Los mayores son relegados al último puesto en las familias y, en algunos casos, incluso maltratados. Según algunos estudios realizados en Gran Bretaña, Estados Unidos y Australia, entre el 3% y el 5% de los mayores de 65 son maltratados por sus familias. Situaciones inimaginables en culturas clásicas donde el anciano era identificado con la sabiduría y la experiencia.

El nuevo papel de la mujer en la sociedad y las formas de vida modernas han transformado la situación de los mayores. Las mujeres han sido desde siempre las protagonistas del cuidado de la familia. Hoy, esta actividad se hace incompatible con las largas jornadas laborales que tienen que cumplir. Así, los mayores dejan de ser atendidos por sus hijos y nietos y pasan a manos más o menos profesionales: enfermeras privadas, residencias geriátricas o en el servicio doméstico, en su mayoría inmigrante.

Los adultos mayores demandan espacios de participación para que sus demandas sean tenidas en cuenta en la toma de decisiones

Además de los problemas de salud que acarrea el envejecimiento, el problema más importante de nuestros mayores es la soledad.
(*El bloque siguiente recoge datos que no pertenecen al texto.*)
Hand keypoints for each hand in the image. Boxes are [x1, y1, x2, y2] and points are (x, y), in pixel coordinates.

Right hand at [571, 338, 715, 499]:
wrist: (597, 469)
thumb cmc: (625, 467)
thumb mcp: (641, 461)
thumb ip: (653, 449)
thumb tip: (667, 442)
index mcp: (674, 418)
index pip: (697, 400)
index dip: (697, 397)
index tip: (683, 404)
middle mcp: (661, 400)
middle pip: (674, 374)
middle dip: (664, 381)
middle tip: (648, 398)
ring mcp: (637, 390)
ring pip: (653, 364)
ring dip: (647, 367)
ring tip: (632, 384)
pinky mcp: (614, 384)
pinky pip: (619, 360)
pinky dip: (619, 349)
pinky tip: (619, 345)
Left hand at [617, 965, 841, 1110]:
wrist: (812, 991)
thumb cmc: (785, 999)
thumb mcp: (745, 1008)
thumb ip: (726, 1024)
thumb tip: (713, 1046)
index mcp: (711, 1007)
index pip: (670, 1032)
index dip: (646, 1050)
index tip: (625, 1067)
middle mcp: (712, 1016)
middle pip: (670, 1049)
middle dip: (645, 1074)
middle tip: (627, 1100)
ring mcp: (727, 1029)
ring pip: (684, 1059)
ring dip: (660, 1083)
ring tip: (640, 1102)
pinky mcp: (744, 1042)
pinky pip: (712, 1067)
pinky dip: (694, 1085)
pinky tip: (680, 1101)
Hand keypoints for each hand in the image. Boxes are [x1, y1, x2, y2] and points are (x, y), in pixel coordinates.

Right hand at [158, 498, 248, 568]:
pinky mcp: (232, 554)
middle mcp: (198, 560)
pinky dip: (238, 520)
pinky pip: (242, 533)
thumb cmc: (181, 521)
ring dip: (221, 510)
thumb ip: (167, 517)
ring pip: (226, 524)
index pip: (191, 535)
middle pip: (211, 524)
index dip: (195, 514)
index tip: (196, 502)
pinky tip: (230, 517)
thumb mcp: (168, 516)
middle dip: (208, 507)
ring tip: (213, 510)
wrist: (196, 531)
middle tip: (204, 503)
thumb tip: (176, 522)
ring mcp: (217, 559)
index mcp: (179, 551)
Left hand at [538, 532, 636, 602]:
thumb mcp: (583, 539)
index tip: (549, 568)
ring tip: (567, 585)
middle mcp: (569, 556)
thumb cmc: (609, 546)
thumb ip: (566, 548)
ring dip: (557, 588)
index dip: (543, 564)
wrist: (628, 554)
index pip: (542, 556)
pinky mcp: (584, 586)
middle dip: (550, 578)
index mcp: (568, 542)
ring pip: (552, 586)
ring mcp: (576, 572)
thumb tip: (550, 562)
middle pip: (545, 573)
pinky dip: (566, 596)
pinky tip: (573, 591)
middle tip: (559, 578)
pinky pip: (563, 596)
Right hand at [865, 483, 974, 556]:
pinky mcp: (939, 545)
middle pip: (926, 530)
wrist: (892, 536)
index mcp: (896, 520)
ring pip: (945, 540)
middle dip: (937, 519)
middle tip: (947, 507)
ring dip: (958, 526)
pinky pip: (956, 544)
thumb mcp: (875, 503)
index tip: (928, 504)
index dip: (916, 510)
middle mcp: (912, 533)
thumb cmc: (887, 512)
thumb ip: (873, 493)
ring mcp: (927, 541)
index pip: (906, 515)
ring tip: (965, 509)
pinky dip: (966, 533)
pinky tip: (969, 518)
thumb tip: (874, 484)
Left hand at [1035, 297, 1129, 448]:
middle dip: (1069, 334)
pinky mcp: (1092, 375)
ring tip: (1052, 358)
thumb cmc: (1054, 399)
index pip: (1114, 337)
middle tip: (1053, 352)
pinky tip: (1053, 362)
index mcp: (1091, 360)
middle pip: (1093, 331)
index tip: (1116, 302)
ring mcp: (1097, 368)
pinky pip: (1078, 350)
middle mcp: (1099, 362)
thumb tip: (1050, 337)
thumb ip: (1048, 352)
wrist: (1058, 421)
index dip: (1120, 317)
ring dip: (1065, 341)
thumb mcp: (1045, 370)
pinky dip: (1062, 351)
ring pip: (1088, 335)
En un país como España, más de un millón de personas de más de 65 años viven solas. Muchos de ellos, no reciben visitas de sus familiares y no pueden salir sin compañía. La llegada del verano, cuando se supone que hay más tiempo para dedicar a los otros, empeora la situación de los mayores, cuando el número de ancianos solos se triplica. Las familias se marchan a sus lugares de vacaciones y se olvidan de los abuelos. Otros son abandonados en las urgencias de los hospitales.

Las poblaciones en países emergentes y en los empobrecidos también han envejecido a gran velocidad. La transformación que en las sociedades más ricas ha llevado hasta cien años, en los otros, se va a producir en 25 años. En la actualidad, más de 50% de los mayores viven ahí.

Quizás sean ellos los que tengan que exportar un nuevo modelo de sociedad donde todos tengan un hueco y la exclusión por cuestiones de edad no exista. Para ello, hay que promover el diálogo intergeneracional y recuperar el papel del anciano, como voz del conocimiento y la experiencia.

En los llamados países “subdesarrollados” la figura del anciano aún mantiene las connotaciones clásicas. Es una persona respetada dentro del grupo, a la que se escucha y se pide consejo. En este sentido, mucho nos queda aún por aprender.